Ik kijk op van mijn kruiswoordraadsel. De regen tikt tegen het raam en dat geluid geeft me een fijn geborgen gevoel. Radio 10 staat zachtjes en mijn vrouw is verdiept in de nieuwste Linda. Rustiger wordt het niet op zondagmorgen. Heerlijk, lekker bijtanken. Morgen moet ik weer aan de bak, maar vandaag belooft een lange, lome, luie zondag te worden.

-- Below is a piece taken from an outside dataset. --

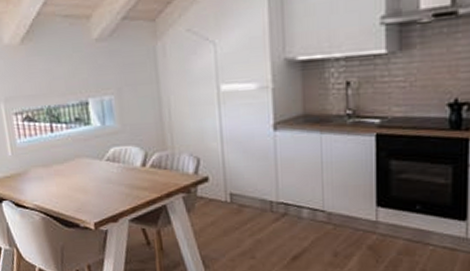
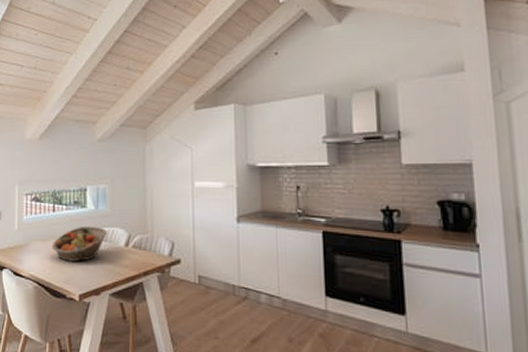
fruit basket: none [55,146,119,188] -> present [52,227,107,261]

Eens kijken, vijfendertig horizontaal. Een planeet. Dat moet Jupiter zijn en inderdaad, dat past precies. Vijfendertig verticaal. “Een meisjesnaam, vijf letters en begint met een J.” zeg ik hardop. Direct nadat ik het gezegd heb, slaat de schrik om mijn hart en ik kijk op naar mijn vrouw. Ze kijkt me aan. Verstild. De Linda is op de bank gevallen. Haar gezicht verwrongen. Tranen vullen haar ogen. “O, schat, sorry, ik … het ontschoot me … och meisje toch. Kom hier.”
Ze begint te huilen. Ik pak haar beet en wieg haar zachtjes heen en weer. “Ssssh, ik weet het schat. Het doet pijn. Toe maar, gooi het er uit. Laat je gaan.”
Ze huilt nu onbedaarlijk, haar lichaam schokt in mijn liefkozing. Ik houd het ook niet droog. Het is allemaal nog te vers, de pijn te scherp en terwijl ik haar stevig vasthoud, kijk ik naar de schoorsteen. Naar een zwartwit foto met een brandend kaarsje ernaast.